Main Content

Which (virtual) host was visited? Tuning Apache log files, and Python analysis

Archive - Originally posted on "The Horse's Mouth" - 2015-01-23 06:56:40 - Graham Ellis

We host a number of domains on our main server, and in order to avoid fragmentation of log files, we keep a sinle composite log.
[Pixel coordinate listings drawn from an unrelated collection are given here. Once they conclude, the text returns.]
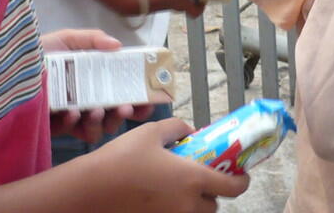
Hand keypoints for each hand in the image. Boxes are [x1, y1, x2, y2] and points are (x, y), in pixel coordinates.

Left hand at [44, 29, 154, 140]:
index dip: (139, 101)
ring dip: (102, 122)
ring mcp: (73, 117)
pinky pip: (72, 132)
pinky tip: (73, 111)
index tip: (147, 101)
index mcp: (95, 82)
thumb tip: (118, 45)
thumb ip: (93, 39)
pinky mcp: (56, 126)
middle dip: (124, 115)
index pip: (123, 94)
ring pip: (98, 130)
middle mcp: (88, 101)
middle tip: (124, 107)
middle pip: (115, 116)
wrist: (9, 66)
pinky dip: (76, 123)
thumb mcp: (68, 39)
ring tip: (97, 110)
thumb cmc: (41, 52)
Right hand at [83, 117, 250, 211]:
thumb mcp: (151, 132)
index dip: (241, 181)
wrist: (91, 190)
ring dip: (194, 204)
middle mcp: (187, 205)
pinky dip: (175, 210)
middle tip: (199, 177)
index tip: (240, 174)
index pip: (233, 187)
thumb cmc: (122, 158)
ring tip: (178, 188)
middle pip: (213, 206)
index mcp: (193, 179)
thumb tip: (190, 131)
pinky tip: (160, 197)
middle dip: (211, 193)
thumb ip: (177, 128)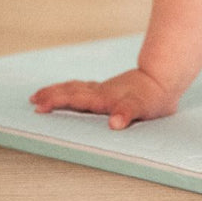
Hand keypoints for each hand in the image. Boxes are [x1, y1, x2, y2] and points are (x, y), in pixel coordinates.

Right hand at [29, 68, 178, 129]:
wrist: (167, 77)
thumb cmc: (156, 97)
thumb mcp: (144, 107)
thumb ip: (128, 113)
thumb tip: (115, 122)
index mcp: (104, 99)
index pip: (76, 99)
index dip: (58, 101)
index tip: (40, 105)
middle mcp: (102, 93)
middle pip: (73, 91)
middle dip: (52, 95)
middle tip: (33, 99)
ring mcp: (106, 90)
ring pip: (78, 88)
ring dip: (60, 91)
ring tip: (43, 95)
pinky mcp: (112, 90)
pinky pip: (87, 89)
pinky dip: (74, 91)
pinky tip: (72, 95)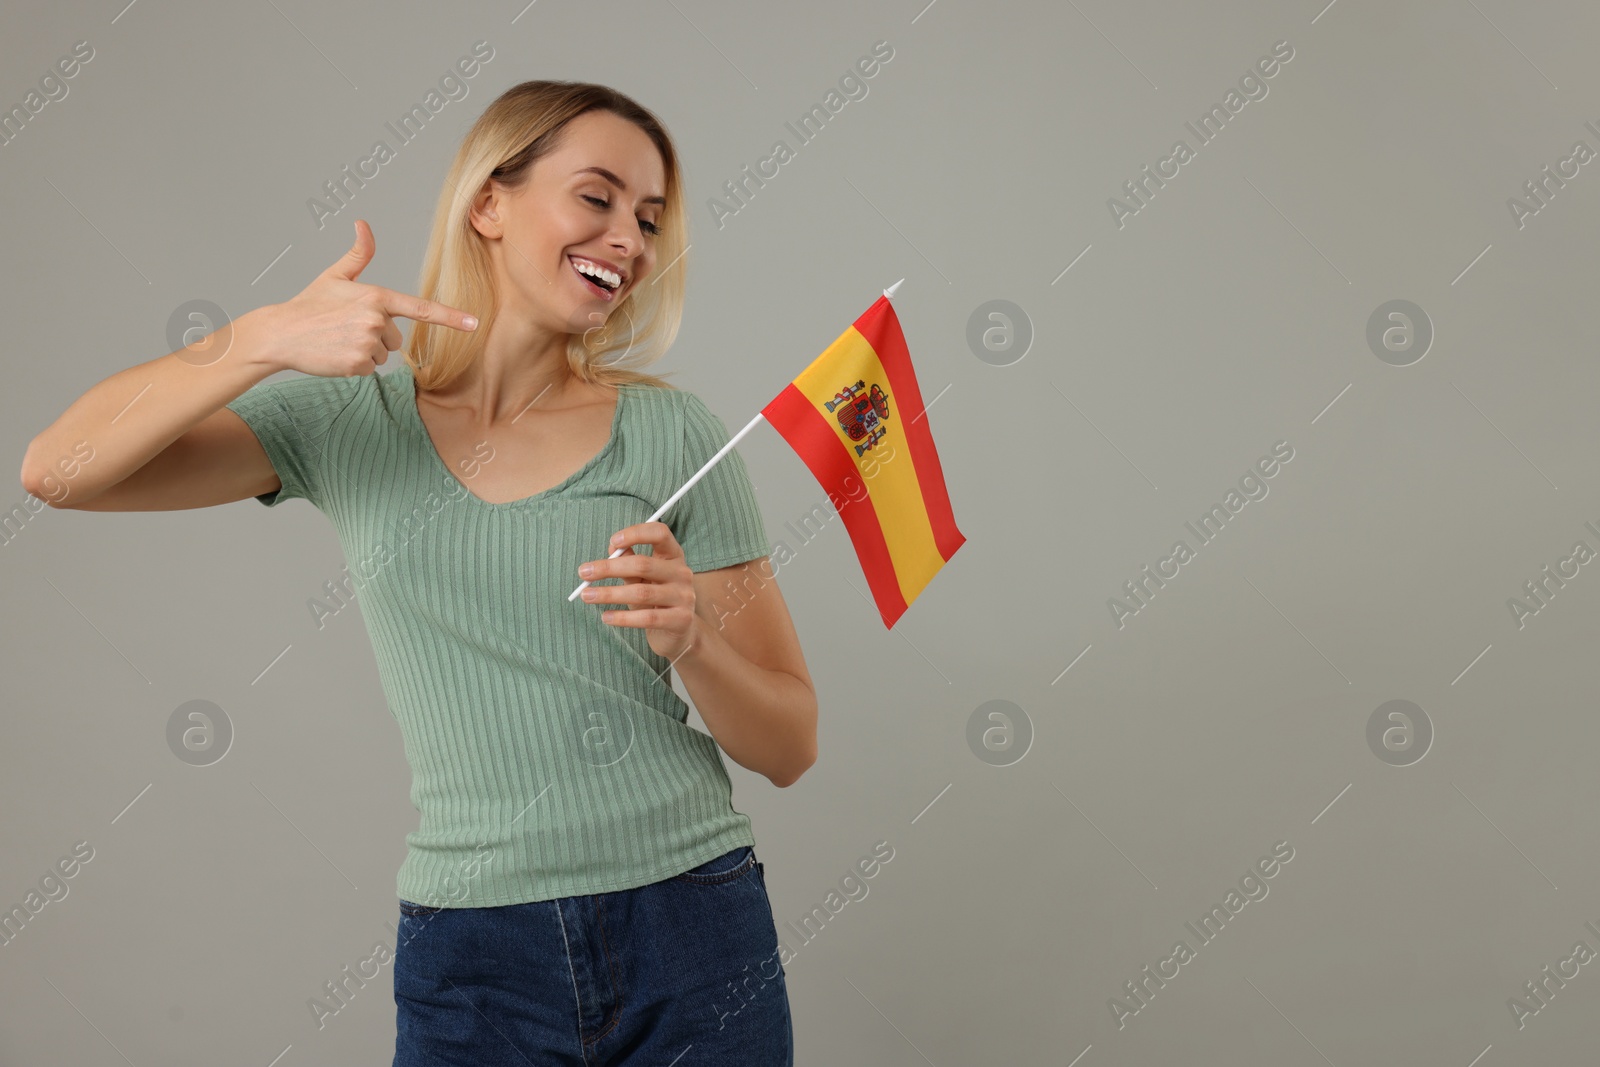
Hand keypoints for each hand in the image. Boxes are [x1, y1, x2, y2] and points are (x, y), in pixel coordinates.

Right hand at [257, 219, 478, 376]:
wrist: (281, 333)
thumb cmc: (309, 304)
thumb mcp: (334, 276)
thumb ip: (358, 254)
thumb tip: (363, 224)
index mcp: (376, 296)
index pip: (421, 308)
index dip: (450, 317)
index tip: (474, 324)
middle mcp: (376, 319)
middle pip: (396, 339)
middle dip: (376, 337)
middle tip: (345, 329)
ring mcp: (367, 342)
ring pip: (383, 355)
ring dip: (364, 351)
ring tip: (339, 340)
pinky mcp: (357, 364)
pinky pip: (370, 369)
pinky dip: (355, 365)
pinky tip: (336, 354)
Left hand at [578, 522, 698, 660]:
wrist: (679, 633)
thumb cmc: (655, 600)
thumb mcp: (641, 579)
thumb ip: (628, 561)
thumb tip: (612, 547)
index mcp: (673, 556)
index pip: (660, 533)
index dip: (636, 533)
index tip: (613, 541)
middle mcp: (682, 573)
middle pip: (643, 564)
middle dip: (609, 568)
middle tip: (584, 573)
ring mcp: (684, 597)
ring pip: (642, 593)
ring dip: (609, 594)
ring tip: (587, 596)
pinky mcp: (681, 620)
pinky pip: (647, 618)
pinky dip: (623, 618)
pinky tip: (606, 617)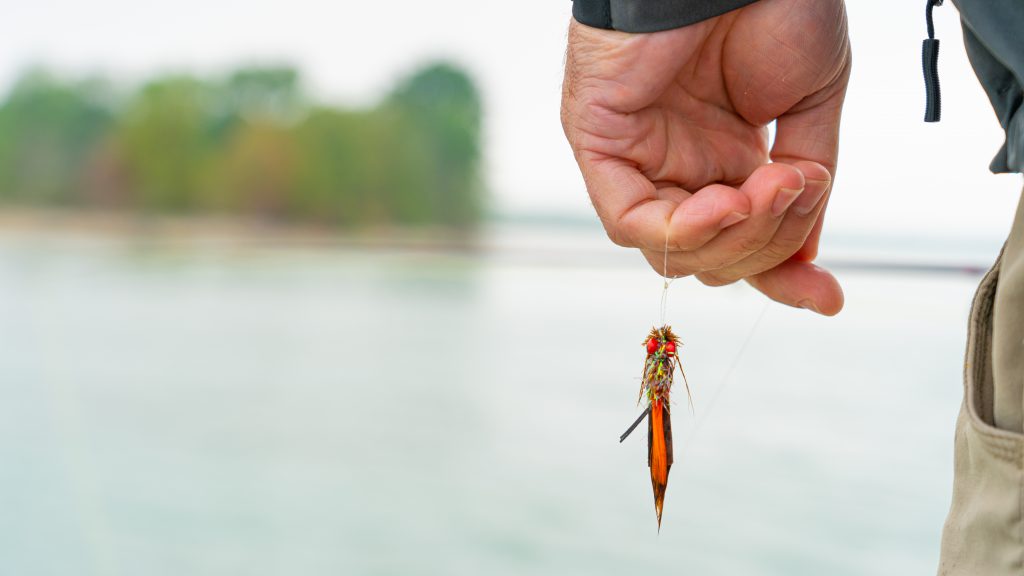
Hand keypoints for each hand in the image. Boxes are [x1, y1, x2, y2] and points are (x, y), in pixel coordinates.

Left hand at [561, 0, 850, 314]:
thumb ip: (801, 191)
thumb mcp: (809, 111)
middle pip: (710, 257)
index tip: (828, 297)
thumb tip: (804, 259)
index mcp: (725, 158)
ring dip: (733, 236)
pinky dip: (682, 229)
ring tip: (770, 186)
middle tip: (800, 191)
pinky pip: (630, 222)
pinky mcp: (599, 140)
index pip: (742, 243)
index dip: (782, 277)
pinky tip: (726, 200)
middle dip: (765, 246)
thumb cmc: (776, 8)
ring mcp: (637, 157)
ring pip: (672, 251)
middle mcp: (678, 166)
Rather than use a standard logfile format henceforth, I've changed the second field to carry the virtual host name accessed for the request, as that was missing up until this morning.

So in my server config
  LogFormat "%h %l %u %t \"%r\" %>s %b \"%{Referer}i\" \"%{User-Agent}i\"" combined
has become
  LogFormat "%h %v %u %t \"%r\" %>s %b \"%{Referer}i\" \"%{User-Agent}i\"" combined

Gone - Remote logname (from identd, if supplied).
Added - The canonical ServerName of the server serving the request.

I've written a program (in Python) to take a look at the log file - see [here] - and run from the command line that gives:
  -bash-4.1$ /home/wellho/trainee/y202/pytop
   13358 - www.wellho.net
    2719 - www.firstgreatwestern.info
     223 - www.melkshamchamber.org.uk
     100 - melksh.am
      62 - www.twcrp.org.uk
      39 - www.savethetrain.org.uk
      39 - www.across-the-pond.co.uk
      33 - www.wellhousemanor.co.uk
      30 - twhc.org.uk
      16 - transwilts.org.uk
       5 - thebutlerdidit.info
       1 - railcustomer.info
  -bash-4.1$


The program's also got a web wrapper - if called up on the web, it uses a different formatter:
  output = '{0:6d} - {1:s}'
  try:
    web = sys.argv[1] == "-w"
    if web: output = '<tr><td>{0:d}</td><td><a href="http://{1:s}" target="avh">{1:s}</a></td></tr>'
  except:
    pass

and later in my code:
  print output.format(counter[site],site)

And you can see the current results [here].

P.S. There's another quick demo web analysis program (showing its age) [here].